## TASK TO CARRY OUT
Please copy out, unchanged, the lines from the one containing "What are all" to the one containing "0,25 кг, 0,5 кг, 1 кг", including both of those lines and nothing else.

## RECORD EXTRACTS
□ □ □ □ □ □ □

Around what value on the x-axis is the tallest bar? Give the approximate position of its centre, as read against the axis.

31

□ □ □ □ □ □ □

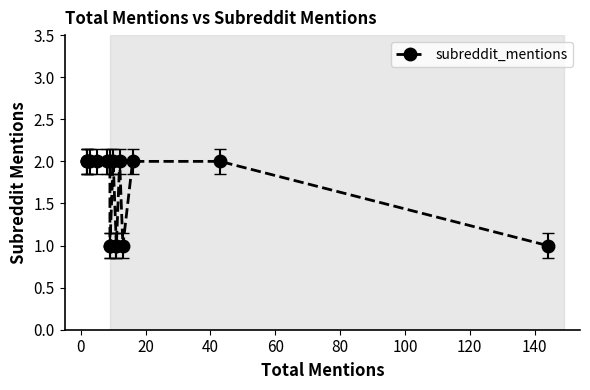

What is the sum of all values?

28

□ □ □ □ □ □ □

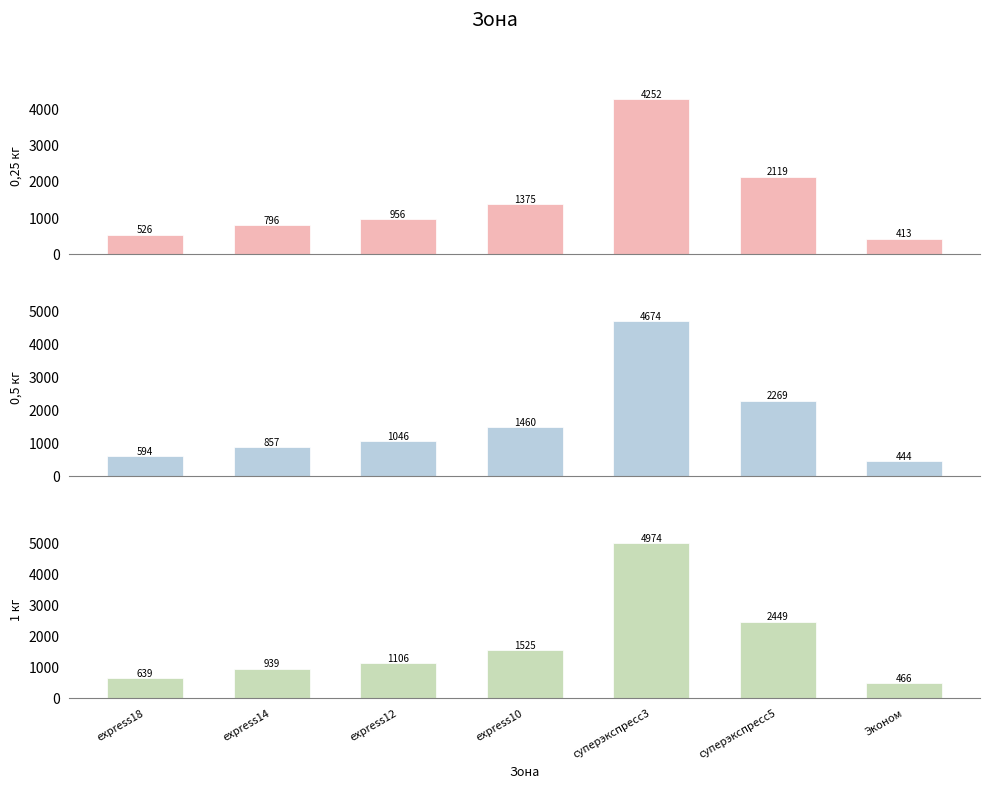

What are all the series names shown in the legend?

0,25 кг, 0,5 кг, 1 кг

□ □ □ □ □ □ □

## RESULT OF THE EXERCISE
What are all the series names shown in the legend?

0,25 кг, 0,5 кг, 1 кг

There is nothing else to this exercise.